==== Record excerpts ====

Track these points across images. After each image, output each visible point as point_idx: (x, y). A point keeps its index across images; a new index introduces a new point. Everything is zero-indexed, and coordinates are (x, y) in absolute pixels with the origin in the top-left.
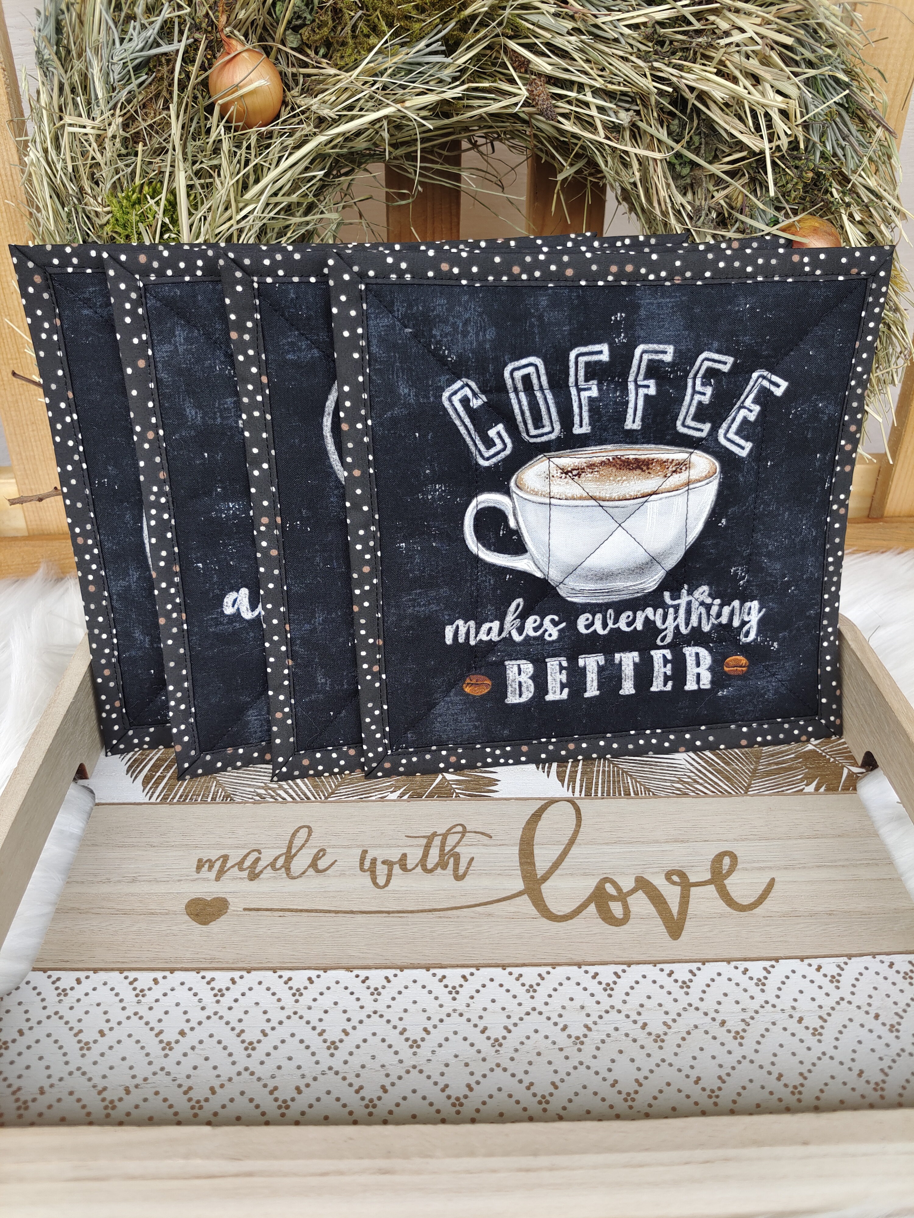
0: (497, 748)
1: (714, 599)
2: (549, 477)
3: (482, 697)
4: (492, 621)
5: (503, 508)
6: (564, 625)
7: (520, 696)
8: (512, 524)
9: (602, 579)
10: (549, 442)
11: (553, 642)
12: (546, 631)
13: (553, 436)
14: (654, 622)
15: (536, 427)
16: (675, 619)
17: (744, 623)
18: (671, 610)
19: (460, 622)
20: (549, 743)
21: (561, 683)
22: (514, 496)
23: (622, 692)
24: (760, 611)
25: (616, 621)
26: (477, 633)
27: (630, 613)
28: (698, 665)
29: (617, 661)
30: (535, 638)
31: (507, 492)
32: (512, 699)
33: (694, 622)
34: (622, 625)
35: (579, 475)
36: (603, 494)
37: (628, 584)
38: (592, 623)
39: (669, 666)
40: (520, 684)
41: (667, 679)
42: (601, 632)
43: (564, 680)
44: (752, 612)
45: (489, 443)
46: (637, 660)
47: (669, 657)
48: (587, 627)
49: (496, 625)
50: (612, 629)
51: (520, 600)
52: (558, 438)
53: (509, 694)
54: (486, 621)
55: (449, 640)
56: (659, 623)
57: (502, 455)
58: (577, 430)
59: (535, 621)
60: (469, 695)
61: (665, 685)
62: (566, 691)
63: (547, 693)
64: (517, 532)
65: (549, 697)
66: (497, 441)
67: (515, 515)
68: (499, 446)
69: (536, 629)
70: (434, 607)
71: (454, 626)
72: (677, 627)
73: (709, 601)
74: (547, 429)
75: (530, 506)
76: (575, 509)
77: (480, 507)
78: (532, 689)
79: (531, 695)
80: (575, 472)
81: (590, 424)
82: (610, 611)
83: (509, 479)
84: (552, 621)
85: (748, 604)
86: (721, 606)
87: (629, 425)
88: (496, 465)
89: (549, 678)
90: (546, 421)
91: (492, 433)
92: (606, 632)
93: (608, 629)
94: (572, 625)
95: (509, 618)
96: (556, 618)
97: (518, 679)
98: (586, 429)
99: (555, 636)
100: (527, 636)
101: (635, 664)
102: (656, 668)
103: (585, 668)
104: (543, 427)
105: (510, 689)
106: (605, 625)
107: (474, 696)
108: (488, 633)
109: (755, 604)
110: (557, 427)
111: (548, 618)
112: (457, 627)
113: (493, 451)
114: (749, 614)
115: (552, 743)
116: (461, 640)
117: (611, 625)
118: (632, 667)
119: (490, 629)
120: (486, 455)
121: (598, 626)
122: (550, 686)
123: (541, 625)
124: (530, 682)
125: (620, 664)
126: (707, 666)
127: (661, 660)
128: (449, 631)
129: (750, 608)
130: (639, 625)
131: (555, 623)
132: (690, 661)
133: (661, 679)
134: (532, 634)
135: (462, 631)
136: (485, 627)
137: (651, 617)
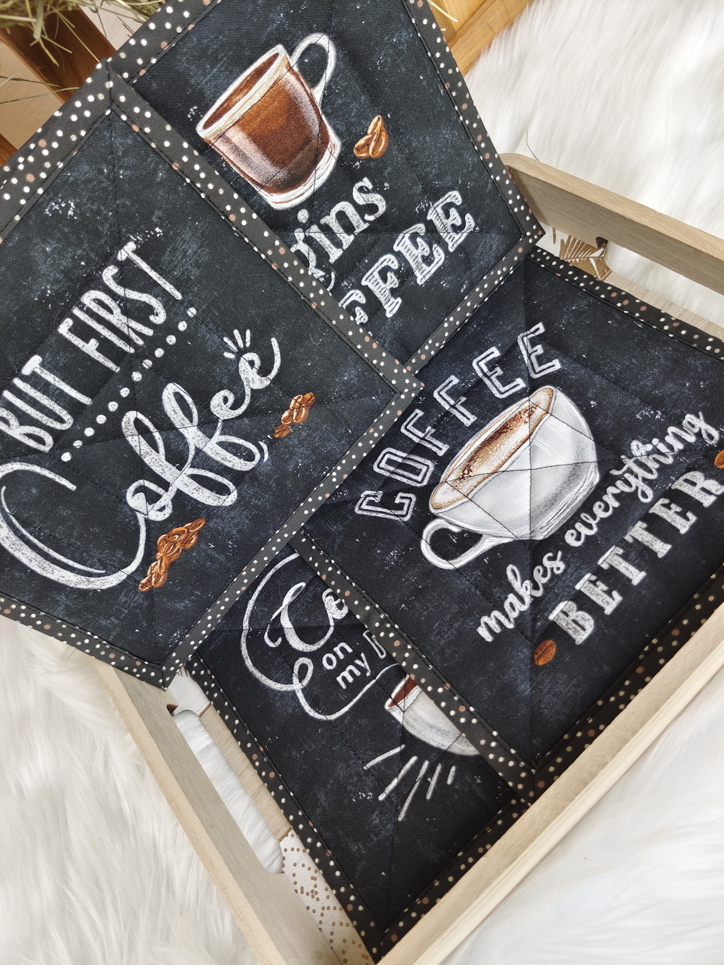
0: (618, 690)
1: (650, 442)
2: (455, 488)
3: (556, 657)
4: (506, 598)
5: (440, 527)
6: (560, 554)
7: (583, 629)
8: (455, 530)
9: (553, 504)
10: (433, 474)
11: (565, 571)
12: (552, 569)
13: (432, 469)
14: (623, 492)
15: (418, 474)
16: (637, 476)
17: (699, 435)
18: (627, 476)
19: (485, 619)
20: (653, 647)
21: (605, 592)
22: (440, 515)
23: (660, 555)
24: (698, 417)
25: (594, 517)
26: (507, 617)
27: (598, 503)
28: (694, 484)
29: (631, 540)
30: (550, 581)
31: (434, 517)
32: (580, 637)
33: (653, 466)
34: (601, 514)
35: (470, 470)
36: (496, 464)
37: (576, 490)
38: (579, 534)
39: (673, 506)
40: (575, 622)
41: (684, 515)
42: (591, 533)
43: (605, 588)
44: (693, 423)
45: (400, 506)
46: (645, 525)
47: (667, 501)
48: (578, 538)
49: (511, 598)
50: (597, 524)
51: (510, 567)
52: (436, 466)
53: (574, 636)
54: (503, 602)
55: (489, 638)
56: (627, 489)
57: (413, 503)
58: (441, 453)
59: (539, 571)
60: (544, 666)
61: (687, 519)
62: (615, 594)
63: (603, 609)
64: (464, 531)
65: (608, 610)
66: (403, 501)
67: (451, 523)
68: (407, 502)
69: (544, 575)
70: (457, 625)
71: (483, 625)
72: (644, 480)
73: (649, 447)
74: (424, 469)
75: (456, 511)
76: (486, 486)
77: (428, 541)
78: (587, 616)
79: (592, 622)
80: (466, 472)
81: (445, 444)
82: (583, 516)
83: (428, 510)
84: (550, 559)
85: (685, 422)
86: (662, 440)
87: (467, 423)
88: (414, 511)
89: (593, 598)
90: (419, 466)
91: (398, 500)
92: (595, 529)
93: (594, 526)
94: (567, 548)
95: (516, 584)
96: (550, 554)
97: (569, 620)
98: (445, 448)
99: (562, 566)
100: (543, 585)
101: (646, 529)
102: (665, 516)
103: (611, 567)
104: (421, 470)
105: (571, 632)
106: (590, 526)
107: (549, 663)
108: (513, 609)
109: (689, 417)
110: (429, 462)
111: (545, 561)
112: (486, 624)
113: (405, 508)
114: (693, 426)
115: (657, 645)
116: (498, 630)
117: (593, 523)
118: (646, 533)
119: (511, 605)
120: (404, 513)
121: (585, 532)
122: (600, 602)
123: (545, 569)
124: (581, 613)
125: (635, 540)
126: (702, 478)
127: (663, 509)
128: (483, 632)
129: (689, 423)
130: (614, 504)
131: (553, 559)
132: (686, 489)
133: (678, 519)
134: (545, 580)
135: (493, 623)
136: (507, 606)
137: (616, 491)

====

Rewrite the rows from the first line through the line containing "8: (512, 524)", inclusive, with "top-left" replaced by "upper-left" and everything else unchanged. Leave the picture out of your answer.

Output for this task:
Track these points across images. After each image, output each visible point as point_idx: (x, y). A point keeps its index across images; a new index introduces a new point. Everything is zero-indexed, and coordinates are (x, y) in absolute pixels with the origin in the upper-left.
0: (497, 748)
1: (714, 599)
2: (549, 477)
3: (482, 697)
4: (492, 621)
5: (503, 508)
6: (564, 625)
7: (520, 696)
8: (512, 524)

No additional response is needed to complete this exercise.